Your objective
You are asked to repeat the listing word for word and to leave out its pictures.

Provided material
_ _ _ _
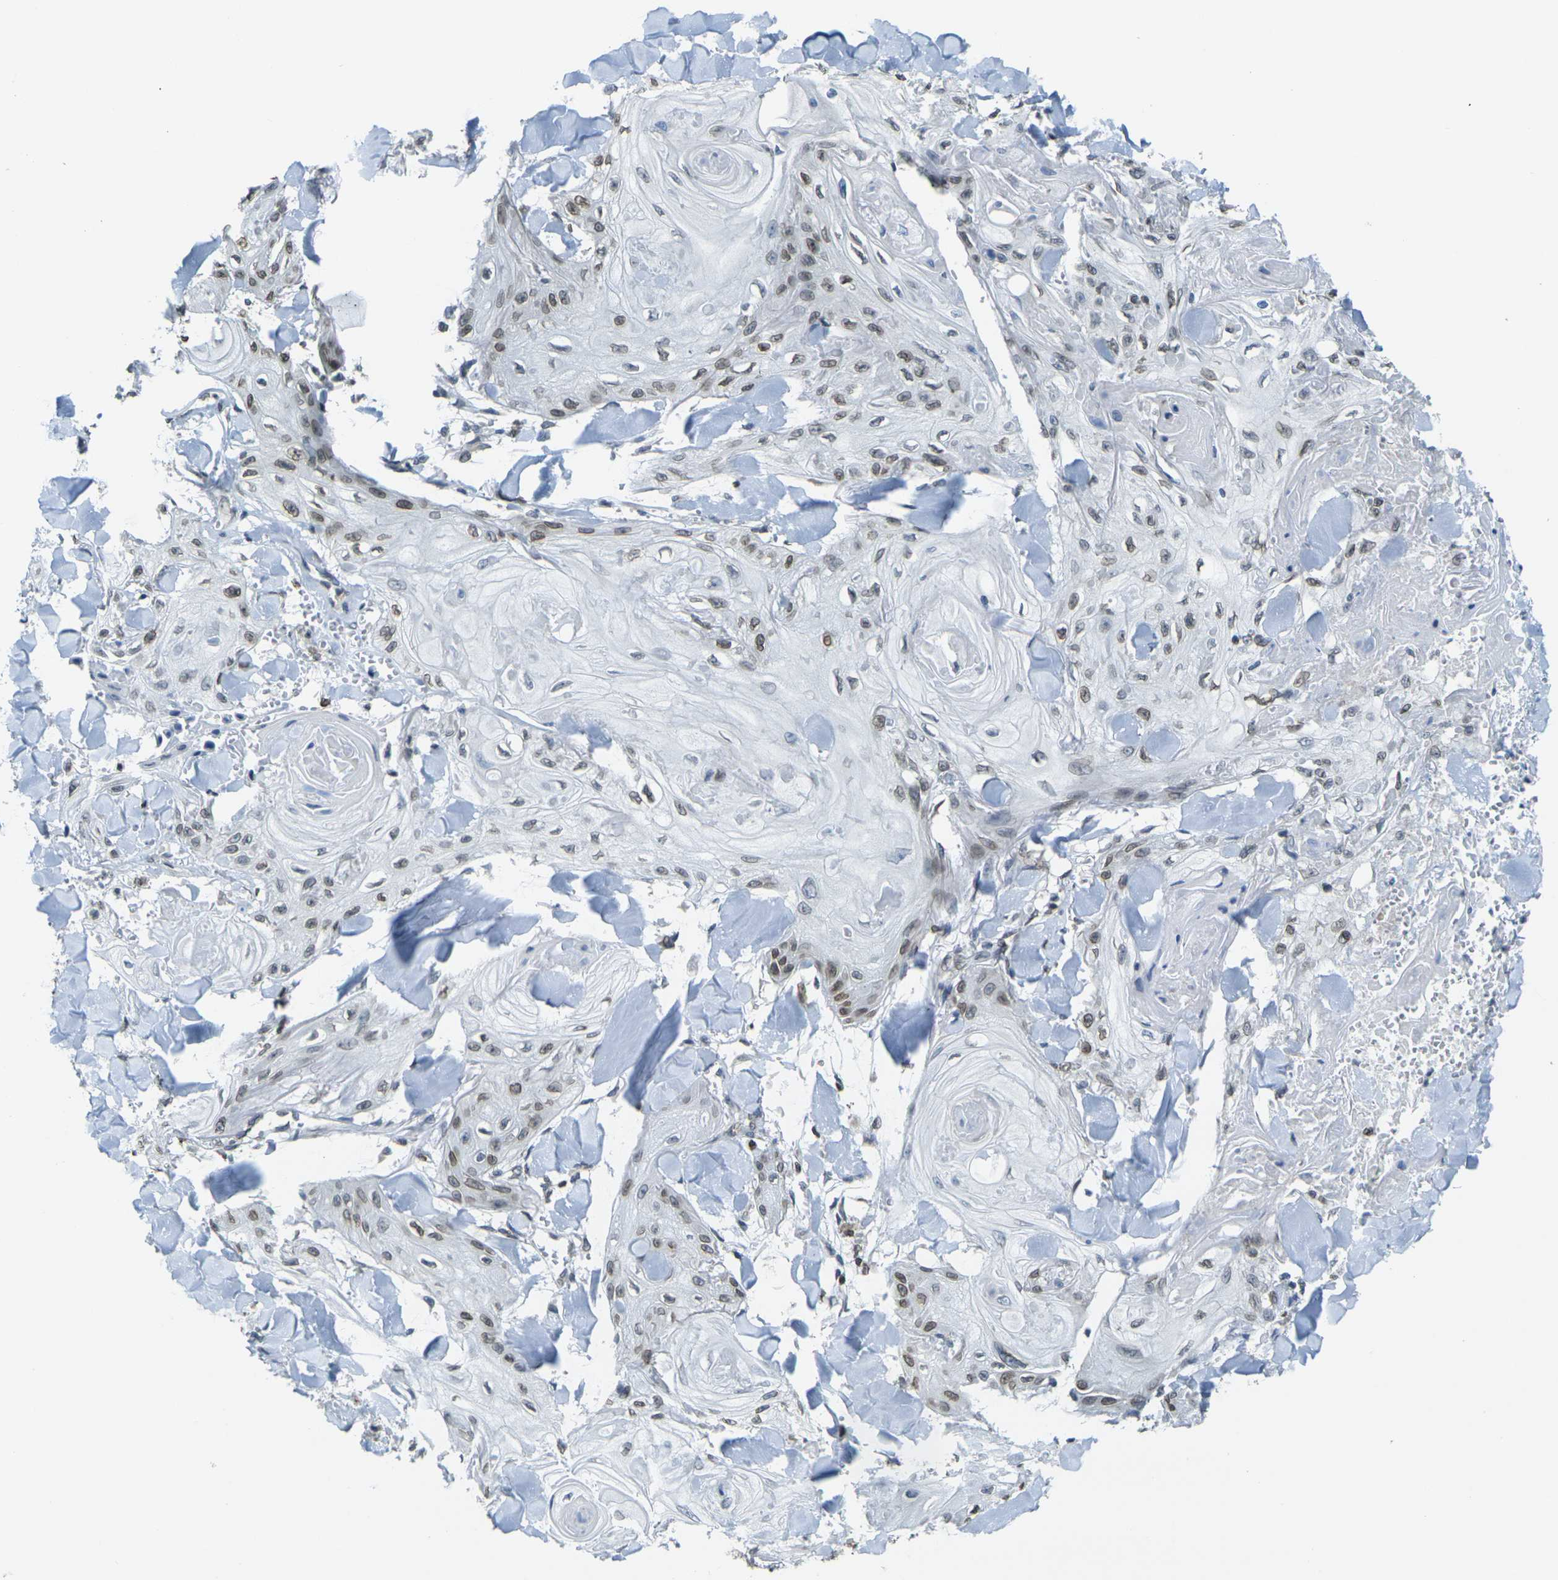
{"staining": {"intensity": "moderate", "quantity": ">75%", "location": "cytoplasmic/membranous,nuclear"}, "tissue": "skin cancer", "cell_type": "Tumor cells", "image_type": "cancer", "snomed": [{"axis": "morphology", "description": "Squamous cell carcinoma, NOS"}, {"axis": "topography", "description": "Skin"}], "caption": "This is an image of immunohistochemistry (IHC) staining of skin squamous cell carcinoma, which shows moderate expression in the cytoplasmic/membranous and nuclear of tumor cells.", "gene": "BRDT", "patient": {"sex": "male", "age": 74}}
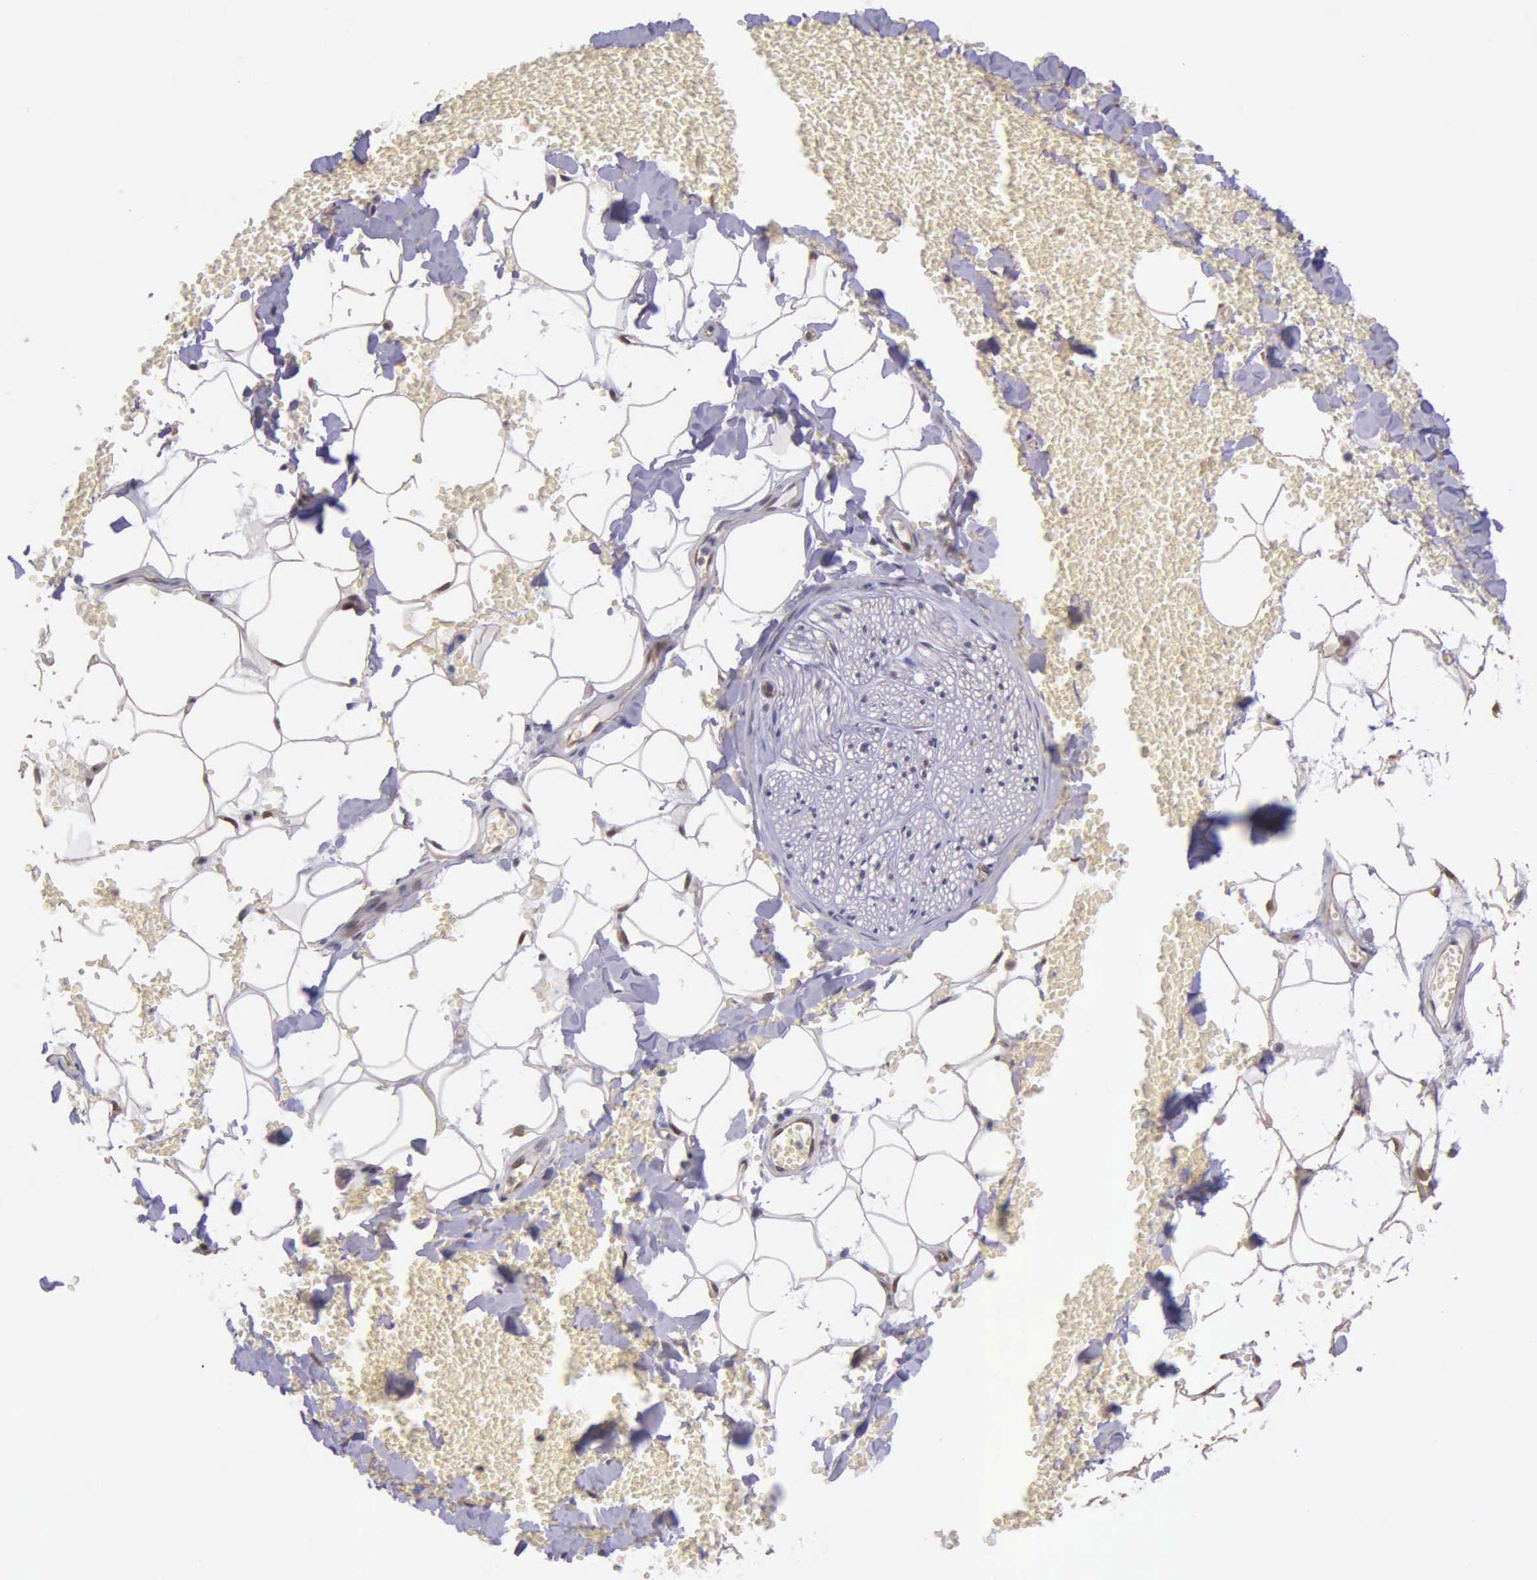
{"staining": {"intensity": "moderate", "quantity": ">75%", "location": "nuclear"}, "tissue": "adipose tissue", "cell_type": "Adipocytes", "image_type": "normal", "snomed": [{"axis": "morphology", "description": "Normal tissue, NOS"}, {"axis": "morphology", "description": "Inflammation, NOS"}, {"axis": "topography", "description": "Lymph node"}, {"axis": "topography", "description": "Peripheral nerve tissue"}], "caption": "Adipose tissue stained for a protein reveals moderate nuclear positivity in adipocytes. The staining was performed using DAB to visualize the protein expression in brown, while the nuclei were stained in blue with hematoxylin (Magnification: 20x).", "gene": "PSMC1", "patient": {"sex": "male", "age": 52}}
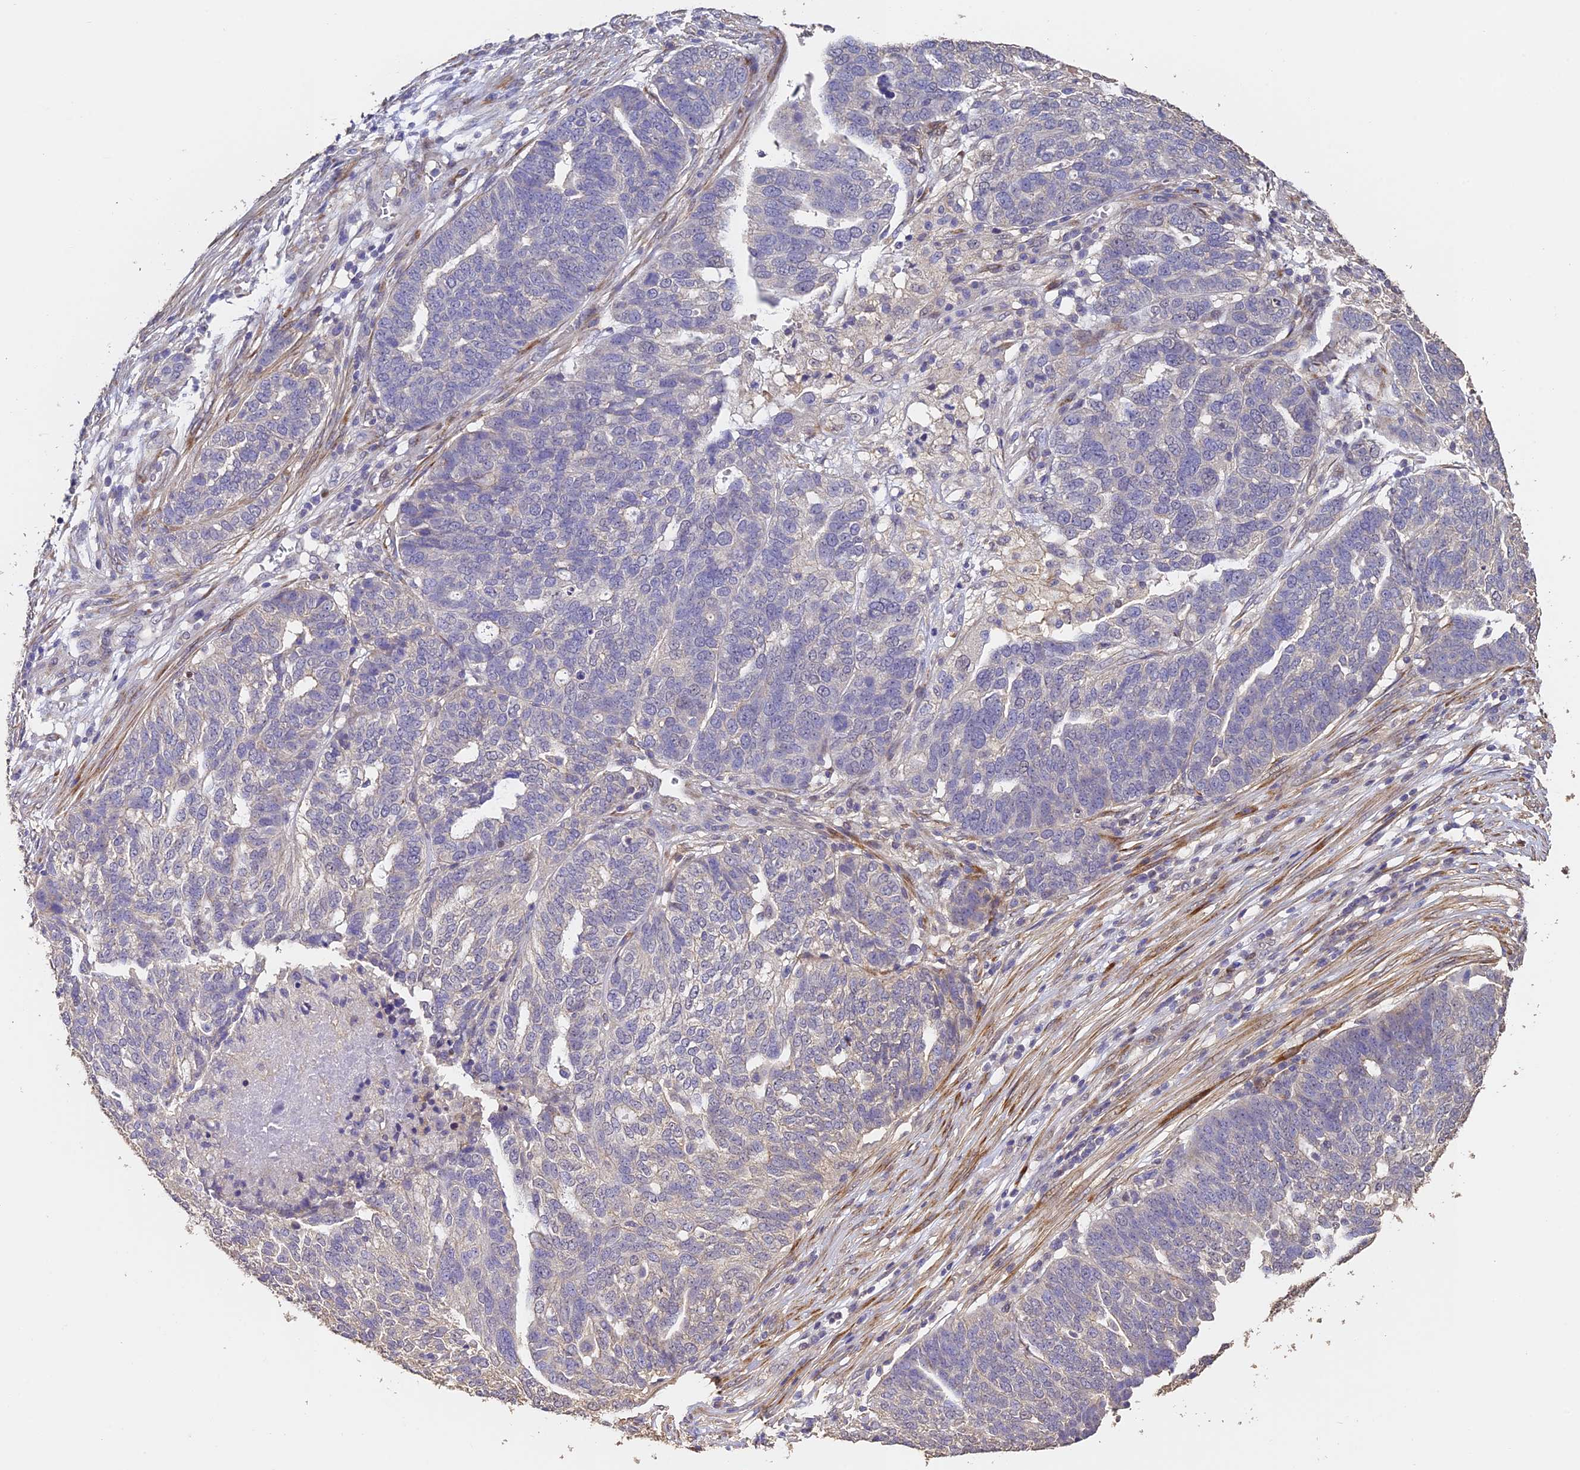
{"staining": {"intensity": "negative", "quantity": "none", "location": "none"}, "tissue": "ovarian cancer", "cell_type": "Tumor cells", "image_type": "cancer", "snomed": [{"axis": "morphology", "description": "Cystadenocarcinoma, serous, NOS"}, {"axis": "topography", "description": "Ovary"}], "caption": "DAB (3,3'-diaminobenzidine) immunohistochemical staining of human ovarian cancer shows no significant expression in tumor cells. The staining is performed using DAB brown chromogen with nuclei counter-stained in using hematoxylin.", "gene": "SLC11A1", "patient": {"sex": "female", "age": 59}}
_ _ _ _
Written response
{"staining": {"intensity": "moderate", "quantity": ">75%", "location": "cytoplasmic/membranous,nuclear"}, "tissue": "skin cancer", "cell_type": "Tumor cells", "image_type": "cancer", "snomed": [{"axis": "morphology", "description": "Squamous cell carcinoma, NOS"}, {"axis": "topography", "description": "Skin"}], "caption": "This is an image of immunohistochemistry (IHC) staining of skin squamous cell carcinoma, which shows moderate expression in the cytoplasmic/membranous and nuclear of tumor cells.", "gene": "BRDT", "patient": {"sex": "male", "age": 74}}
{"staining": {"intensity": "moderate", "quantity": ">75%", "location": "nuclear"}, "tissue": "adipose tissue", "cell_type": "Adipocytes", "image_type": "normal", "snomed": [{"axis": "morphology", "description": "Normal tissue, NOS"}, {"axis": "morphology", "description": "Inflammation, NOS"}, {"axis": "topography", "description": "Lymph node"}, {"axis": "topography", "description": "Peripheral nerve tissue"}], "caption": "Adipose tissue stained for a protein reveals moderate nuclear positivity in adipocytes. The staining was performed using DAB to visualize the protein expression in brown, while the nuclei were stained in blue with hematoxylin (Magnification: 20x).", "gene": "PSMC1", "patient": {"sex": "male", "age": 52}}
{"staining": {"intensity": "negative", "quantity": "none", "location": "none"}, "tissue": "ovarian cancer", "cell_type": "Tumor cells", "image_type": "cancer", "snomed": [{"axis": "morphology", "description": "Cystadenocarcinoma, serous, NOS"}, {"axis": "topography", "description": "Ovary"}], "caption": "DAB (3,3'-diaminobenzidine) immunohistochemical staining of human ovarian cancer shows no significant expression in tumor cells. The staining is performed using DAB brown chromogen with nuclei counter-stained in using hematoxylin.", "gene": "SLC11A1", "patient": {"sex": "female", "age": 59}}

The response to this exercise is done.